Stored items:
::::::

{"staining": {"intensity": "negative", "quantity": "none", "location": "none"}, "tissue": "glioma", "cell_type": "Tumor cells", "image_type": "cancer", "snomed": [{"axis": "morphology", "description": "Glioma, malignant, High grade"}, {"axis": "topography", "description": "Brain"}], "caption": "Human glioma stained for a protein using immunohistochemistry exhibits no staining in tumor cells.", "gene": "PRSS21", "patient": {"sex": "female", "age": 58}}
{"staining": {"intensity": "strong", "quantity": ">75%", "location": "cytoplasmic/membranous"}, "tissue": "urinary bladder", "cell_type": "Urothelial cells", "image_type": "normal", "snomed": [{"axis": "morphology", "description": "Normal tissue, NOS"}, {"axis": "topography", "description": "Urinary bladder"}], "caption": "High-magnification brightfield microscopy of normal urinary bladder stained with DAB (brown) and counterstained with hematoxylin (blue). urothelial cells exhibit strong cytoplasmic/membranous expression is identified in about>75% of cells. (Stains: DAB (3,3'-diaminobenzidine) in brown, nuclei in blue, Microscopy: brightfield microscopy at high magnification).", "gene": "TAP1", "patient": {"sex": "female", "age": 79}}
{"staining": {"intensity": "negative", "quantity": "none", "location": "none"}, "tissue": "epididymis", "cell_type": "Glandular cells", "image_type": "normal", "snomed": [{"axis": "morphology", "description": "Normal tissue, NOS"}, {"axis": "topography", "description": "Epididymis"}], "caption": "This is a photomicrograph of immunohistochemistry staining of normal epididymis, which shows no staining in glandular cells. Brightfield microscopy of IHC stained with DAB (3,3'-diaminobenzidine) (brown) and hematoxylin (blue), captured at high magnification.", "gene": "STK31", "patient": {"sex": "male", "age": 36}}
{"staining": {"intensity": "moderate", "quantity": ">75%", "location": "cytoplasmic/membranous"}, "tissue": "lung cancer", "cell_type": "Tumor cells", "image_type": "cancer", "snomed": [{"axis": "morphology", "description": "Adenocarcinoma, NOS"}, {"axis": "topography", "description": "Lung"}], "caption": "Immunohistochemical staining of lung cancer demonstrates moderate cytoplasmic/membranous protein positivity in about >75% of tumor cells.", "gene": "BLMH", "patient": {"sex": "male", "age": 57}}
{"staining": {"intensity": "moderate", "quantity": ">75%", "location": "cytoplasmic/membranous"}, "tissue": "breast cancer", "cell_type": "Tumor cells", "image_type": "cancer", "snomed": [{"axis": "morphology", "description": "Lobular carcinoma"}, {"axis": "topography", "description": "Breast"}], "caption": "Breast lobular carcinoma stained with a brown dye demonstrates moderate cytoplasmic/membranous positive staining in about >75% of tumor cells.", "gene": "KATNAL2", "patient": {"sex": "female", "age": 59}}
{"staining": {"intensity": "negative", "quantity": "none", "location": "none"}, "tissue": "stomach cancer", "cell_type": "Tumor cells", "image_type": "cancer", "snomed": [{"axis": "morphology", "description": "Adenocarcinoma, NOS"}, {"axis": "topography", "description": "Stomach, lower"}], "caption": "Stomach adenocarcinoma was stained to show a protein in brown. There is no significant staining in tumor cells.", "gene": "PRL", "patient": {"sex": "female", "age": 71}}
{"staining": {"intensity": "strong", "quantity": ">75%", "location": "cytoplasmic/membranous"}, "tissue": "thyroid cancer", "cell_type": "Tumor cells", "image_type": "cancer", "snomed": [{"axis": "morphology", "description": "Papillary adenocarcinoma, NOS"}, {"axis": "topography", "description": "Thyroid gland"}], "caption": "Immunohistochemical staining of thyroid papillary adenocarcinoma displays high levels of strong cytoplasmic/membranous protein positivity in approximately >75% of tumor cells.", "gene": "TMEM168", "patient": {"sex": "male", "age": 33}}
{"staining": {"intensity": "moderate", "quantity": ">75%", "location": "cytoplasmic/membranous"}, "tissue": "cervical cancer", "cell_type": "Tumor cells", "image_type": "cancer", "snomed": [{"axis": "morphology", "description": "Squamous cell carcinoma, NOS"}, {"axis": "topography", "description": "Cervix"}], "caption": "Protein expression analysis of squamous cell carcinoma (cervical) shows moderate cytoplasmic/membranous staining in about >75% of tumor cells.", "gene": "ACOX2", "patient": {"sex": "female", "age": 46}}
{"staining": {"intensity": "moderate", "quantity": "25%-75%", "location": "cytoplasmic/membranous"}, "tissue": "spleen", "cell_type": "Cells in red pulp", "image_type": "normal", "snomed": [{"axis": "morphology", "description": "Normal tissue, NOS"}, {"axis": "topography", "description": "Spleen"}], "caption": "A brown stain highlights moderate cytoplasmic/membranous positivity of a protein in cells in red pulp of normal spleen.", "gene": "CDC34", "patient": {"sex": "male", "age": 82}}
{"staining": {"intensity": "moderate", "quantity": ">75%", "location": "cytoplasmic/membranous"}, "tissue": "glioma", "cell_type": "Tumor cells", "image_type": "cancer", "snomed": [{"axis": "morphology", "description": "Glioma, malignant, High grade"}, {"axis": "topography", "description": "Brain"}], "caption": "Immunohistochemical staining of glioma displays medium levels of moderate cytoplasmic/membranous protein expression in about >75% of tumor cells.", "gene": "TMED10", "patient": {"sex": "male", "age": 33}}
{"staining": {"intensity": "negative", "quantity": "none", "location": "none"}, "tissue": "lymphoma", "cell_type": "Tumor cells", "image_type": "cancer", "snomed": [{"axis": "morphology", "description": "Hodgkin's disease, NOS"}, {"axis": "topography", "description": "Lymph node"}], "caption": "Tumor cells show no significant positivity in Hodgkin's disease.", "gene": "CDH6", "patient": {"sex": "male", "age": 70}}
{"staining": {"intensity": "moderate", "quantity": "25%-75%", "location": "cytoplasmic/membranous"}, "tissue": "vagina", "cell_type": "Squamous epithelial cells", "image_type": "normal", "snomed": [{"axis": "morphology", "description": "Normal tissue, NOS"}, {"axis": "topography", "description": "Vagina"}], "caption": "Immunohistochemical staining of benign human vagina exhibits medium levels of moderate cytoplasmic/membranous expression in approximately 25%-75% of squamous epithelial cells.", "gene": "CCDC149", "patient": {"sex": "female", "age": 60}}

::::::

Exercise: Set down every record above, word for word.

Response for this exercise:
{"staining": {"intensity": "negative", "quantity": "none", "location": "none"}, "tissue": "glioma", "cell_type": "Tumor cells", "image_type": "cancer", "snomed": [{"axis": "morphology", "description": "Glioma, malignant, High grade"}, {"axis": "topography", "description": "Brain"}], "caption": "Human glioma stained for a protein using immunohistochemistry exhibits no staining in tumor cells.", "gene": "PRSS21", "patient": {"sex": "female", "age": 58}}
{"staining": {"intensity": "strong", "quantity": ">75%", "location": "cytoplasmic/membranous"}, "tissue": "urinary bladder", "cell_type": "Urothelial cells", "image_type": "normal", "snomed": [{"axis": "morphology", "description": "Normal tissue, NOS"}, {"axis": "topography", "description": "Urinary bladder"}], "caption": "High-magnification brightfield microscopy of normal urinary bladder stained with DAB (brown) and counterstained with hematoxylin (blue). urothelial cells exhibit strong cytoplasmic/membranous expression is identified in about>75% of cells. (Stains: DAB (3,3'-diaminobenzidine) in brown, nuclei in blue, Microscopy: brightfield microscopy at high magnification).", "gene": "TAP1", "patient": {"sex": "female", "age": 79}}
{"staining": {"intensity": "negative", "quantity": "none", "location": "none"}, "tissue": "epididymis", "cell_type": "Glandular cells", "image_type": "normal", "snomed": [{"axis": "morphology", "description": "Normal tissue, NOS"}, {"axis": "topography", "description": "Epididymis"}], "caption": "This is a photomicrograph of immunohistochemistry staining of normal epididymis, which shows no staining in glandular cells. Brightfield microscopy of IHC stained with DAB (3,3'-diaminobenzidine) (brown) and hematoxylin (blue), captured at high magnification.", "gene": "STK31", "patient": {"sex": "male", "age": 36}}
{"staining": {"intensity": "moderate", "quantity": ">75%", "location": "cytoplasmic/membranous"}, "tissue": "lung cancer", "cell_type": "Tumor cells", "image_type": "cancer", "snomed": [{"axis": "morphology", "description": "Adenocarcinoma, NOS"}, {"axis": "topography", "description": "Lung"}], "caption": "Immunohistochemical staining of lung cancer demonstrates moderate cytoplasmic/membranous protein positivity in about >75% of tumor cells.", "gene": "BLMH", "patient": {"sex": "male", "age": 57}}
{"staining": {"intensity": "moderate", "quantity": ">75%", "location": "cytoplasmic/membranous"}, "tissue": "breast cancer", "cell_type": "Tumor cells", "image_type": "cancer", "snomed": [{"axis": "morphology", "description": "Lobular carcinoma"}, {"axis": "topography", "description": "Breast"}], "caption": "Breast lobular carcinoma stained with a brown dye demonstrates moderate cytoplasmic/membranous positive staining in about >75% of tumor cells.", "gene": "KATNAL2", "patient": {"sex": "female", "age": 59}}
{"staining": {"intensity": "negative", "quantity": "none", "location": "none"}, "tissue": "stomach cancer", "cell_type": "Tumor cells", "image_type": "cancer", "snomed": [{"axis": "morphology", "description": "Adenocarcinoma, NOS"}, {"axis": "topography", "description": "Stomach, lower"}], "caption": "Stomach adenocarcinoma was stained to show a protein in brown. There is no significant staining in tumor cells.", "gene": "PRL", "patient": {"sex": "female", "age": 71}}
{"staining": {"intensity": "strong", "quantity": ">75%", "location": "cytoplasmic/membranous"}, "tissue": "thyroid cancer", "cell_type": "Tumor cells", "image_type": "cancer", "snomed": [{"axis": "morphology", "description": "Papillary adenocarcinoma, NOS"}, {"axis": "topography", "description": "Thyroid gland"}], "caption": "Immunohistochemical staining of thyroid papillary adenocarcinoma displays high levels of strong cytoplasmic/membranous protein positivity in approximately >75% of tumor cells.", "gene": "TMEM168", "patient": {"sex": "male", "age": 33}}
{"staining": {"intensity": "moderate", "quantity": ">75%", "location": "cytoplasmic/membranous"}, "tissue": "cervical cancer", "cell_type": "Tumor cells", "image_type": "cancer", "snomed": [{"axis": "morphology", "description": "Squamous cell carcinoma, NOS"}, {"axis": "topography", "description": "Cervix"}], "caption": "Protein expression analysis of squamous cell carcinoma (cervical) shows moderate cytoplasmic/membranous staining in about >75% of tumor cells.", "gene": "ACOX2", "patient": {"sex": "female", "age": 46}}
{"staining": {"intensity": "moderate", "quantity": "25%-75%", "location": "cytoplasmic/membranous"}, "tissue": "spleen", "cell_type": "Cells in red pulp", "image_type": "normal", "snomed": [{"axis": "morphology", "description": "Normal tissue, NOS"}, {"axis": "topography", "description": "Spleen"}], "caption": "A brown stain highlights moderate cytoplasmic/membranous positivity of a protein in cells in red pulp of normal spleen.", "gene": "CDC34", "patient": {"sex": "male", "age": 82}}
{"staining": {"intensity": "moderate", "quantity": ">75%", "location": "cytoplasmic/membranous"}, "tissue": "glioma", "cell_type": "Tumor cells", "image_type": "cancer", "snomed": [{"axis": "morphology", "description": "Glioma, malignant, High grade"}, {"axis": "topography", "description": "Brain"}], "caption": "Immunohistochemical staining of glioma displays medium levels of moderate cytoplasmic/membranous protein expression in about >75% of tumor cells.", "gene": "TMED10", "patient": {"sex": "male", "age": 33}}
{"staining": {"intensity": "negative", "quantity": "none", "location": "none"}, "tissue": "lymphoma", "cell_type": "Tumor cells", "image_type": "cancer", "snomed": [{"axis": "morphology", "description": "Hodgkin's disease, NOS"}, {"axis": "topography", "description": "Lymph node"}], "caption": "Tumor cells show no significant positivity in Hodgkin's disease.", "gene": "CDH6", "patient": {"sex": "male", "age": 70}}
{"staining": {"intensity": "moderate", "quantity": "25%-75%", "location": "cytoplasmic/membranous"}, "tissue": "vagina", "cell_type": "Squamous epithelial cells", "image_type": "normal", "snomed": [{"axis": "morphology", "description": "Normal tissue, NOS"}, {"axis": "topography", "description": "Vagina"}], "caption": "Immunohistochemical staining of benign human vagina exhibits medium levels of moderate cytoplasmic/membranous expression in approximately 25%-75% of squamous epithelial cells.", "gene": "CCDC149", "patient": {"sex": "female", "age": 60}}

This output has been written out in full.